Good technology - poor terminology. That said, there are a lot of critical information amiss in the coverage of this technology. If the picture is anything to go by, then I would think the steam generated is actual as opposed to evaporation. My understanding is that water converts to steam at at 100 degrees Celsius so at what lower temperature are we talking about here???? ....There are certainly areas where this tech can be used . My interests are in Rain Harvesting and Grey water Systems and such a concept has merit therein. The biggest challenge I see in the use thereof is the clogging of the material - this would invariably occur. The rate at which the material clogs will be dependent on the solubles within the water - this needs to be addressed for real functionality in the the field of Grey Water systems.

ASHDIL
24th July, 2014 @ 01:10 am PDT

Finally. The return of the steam powered car?

oldguy
25th July, 2014 @ 07:31 am PDT

Author perhaps did not understand the process or inadvertantly did not include a significant detail. While solar boiler would probably clog up very quickly if used on seawater or other water with dissolved or suspended solids I doubt this is what the inventor was looking at.
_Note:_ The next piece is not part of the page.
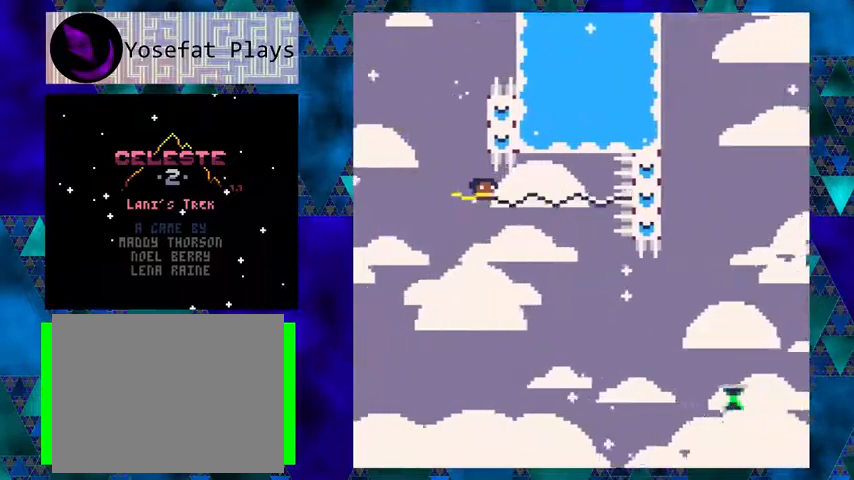
{"buttons": ["DPAD_RIGHT"], "left_stick": "center", "events": [[33, "Y", "up"]]}
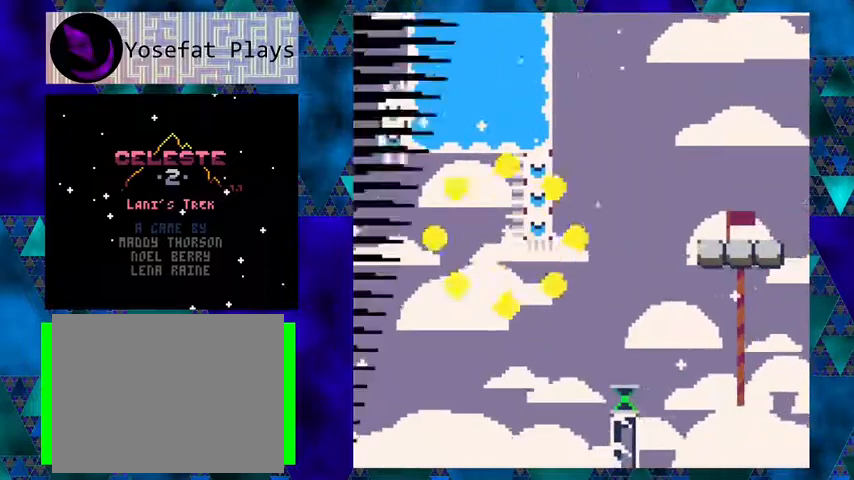
{"buttons": [], "left_stick": "center", "events": [[100, "DPAD_RIGHT", "up"]]}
My supposition is that this solar boiler would be filled with as pure a water as one could produce. The boiler would make steam that would be piped to another system such as a desalination plant, power generator or other device. The condensate from this other device would thenbe returned to this solar boiler much like any other steam generator.

Thus this clean water/steam loop would be endlessly recycled.